(Records excerpted from a collection)
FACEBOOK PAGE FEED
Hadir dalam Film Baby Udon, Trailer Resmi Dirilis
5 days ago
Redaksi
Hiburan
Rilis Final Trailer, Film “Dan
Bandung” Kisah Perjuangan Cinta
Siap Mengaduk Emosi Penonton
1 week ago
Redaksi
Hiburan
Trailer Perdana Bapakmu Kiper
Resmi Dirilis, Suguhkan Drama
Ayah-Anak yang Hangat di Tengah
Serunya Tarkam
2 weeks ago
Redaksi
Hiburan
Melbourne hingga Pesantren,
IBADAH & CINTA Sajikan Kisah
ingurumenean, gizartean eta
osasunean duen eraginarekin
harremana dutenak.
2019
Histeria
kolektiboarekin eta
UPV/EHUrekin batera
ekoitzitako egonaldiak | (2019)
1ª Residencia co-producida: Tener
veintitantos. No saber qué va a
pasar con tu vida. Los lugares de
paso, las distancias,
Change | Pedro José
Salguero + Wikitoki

---

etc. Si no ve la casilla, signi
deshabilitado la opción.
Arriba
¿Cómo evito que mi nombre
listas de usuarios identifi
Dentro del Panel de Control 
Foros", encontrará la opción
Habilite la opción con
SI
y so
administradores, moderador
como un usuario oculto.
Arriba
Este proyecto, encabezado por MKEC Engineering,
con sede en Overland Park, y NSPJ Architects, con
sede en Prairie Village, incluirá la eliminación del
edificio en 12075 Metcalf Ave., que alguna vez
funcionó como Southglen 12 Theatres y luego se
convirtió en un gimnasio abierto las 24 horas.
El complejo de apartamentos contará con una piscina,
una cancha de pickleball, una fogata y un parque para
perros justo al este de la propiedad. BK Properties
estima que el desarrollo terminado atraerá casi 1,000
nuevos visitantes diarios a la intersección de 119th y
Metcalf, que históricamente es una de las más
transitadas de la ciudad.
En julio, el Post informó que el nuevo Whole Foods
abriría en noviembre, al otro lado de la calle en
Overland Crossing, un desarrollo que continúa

==

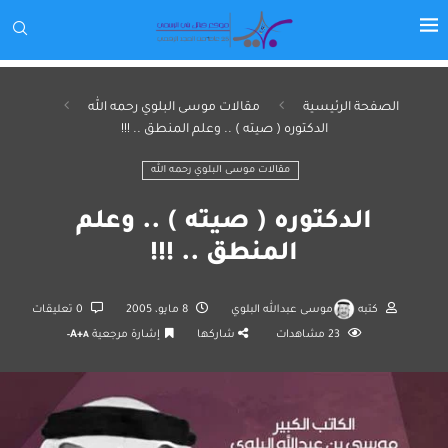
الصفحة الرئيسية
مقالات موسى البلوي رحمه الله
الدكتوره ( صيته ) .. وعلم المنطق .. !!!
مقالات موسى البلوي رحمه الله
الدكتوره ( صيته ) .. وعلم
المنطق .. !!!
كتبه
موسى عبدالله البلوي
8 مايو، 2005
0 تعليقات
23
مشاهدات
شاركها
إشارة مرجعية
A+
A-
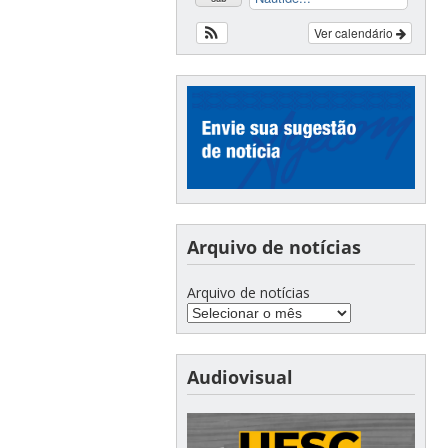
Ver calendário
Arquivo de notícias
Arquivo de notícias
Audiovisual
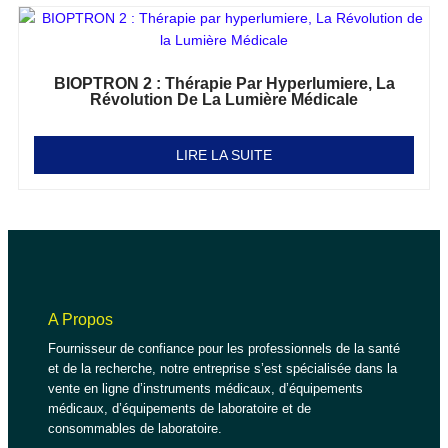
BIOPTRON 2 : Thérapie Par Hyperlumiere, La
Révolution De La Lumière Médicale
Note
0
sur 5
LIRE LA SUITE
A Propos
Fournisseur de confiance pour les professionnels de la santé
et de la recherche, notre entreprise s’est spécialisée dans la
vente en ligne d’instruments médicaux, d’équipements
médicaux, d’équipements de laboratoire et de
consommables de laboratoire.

◆ Task details: Scan the entries above for the word "Metcalf", then copy every line in which it occurs.

◆ Task solution:
edificio en 12075 Metcalf Ave., que alguna vez
Metcalf, que históricamente es una de las más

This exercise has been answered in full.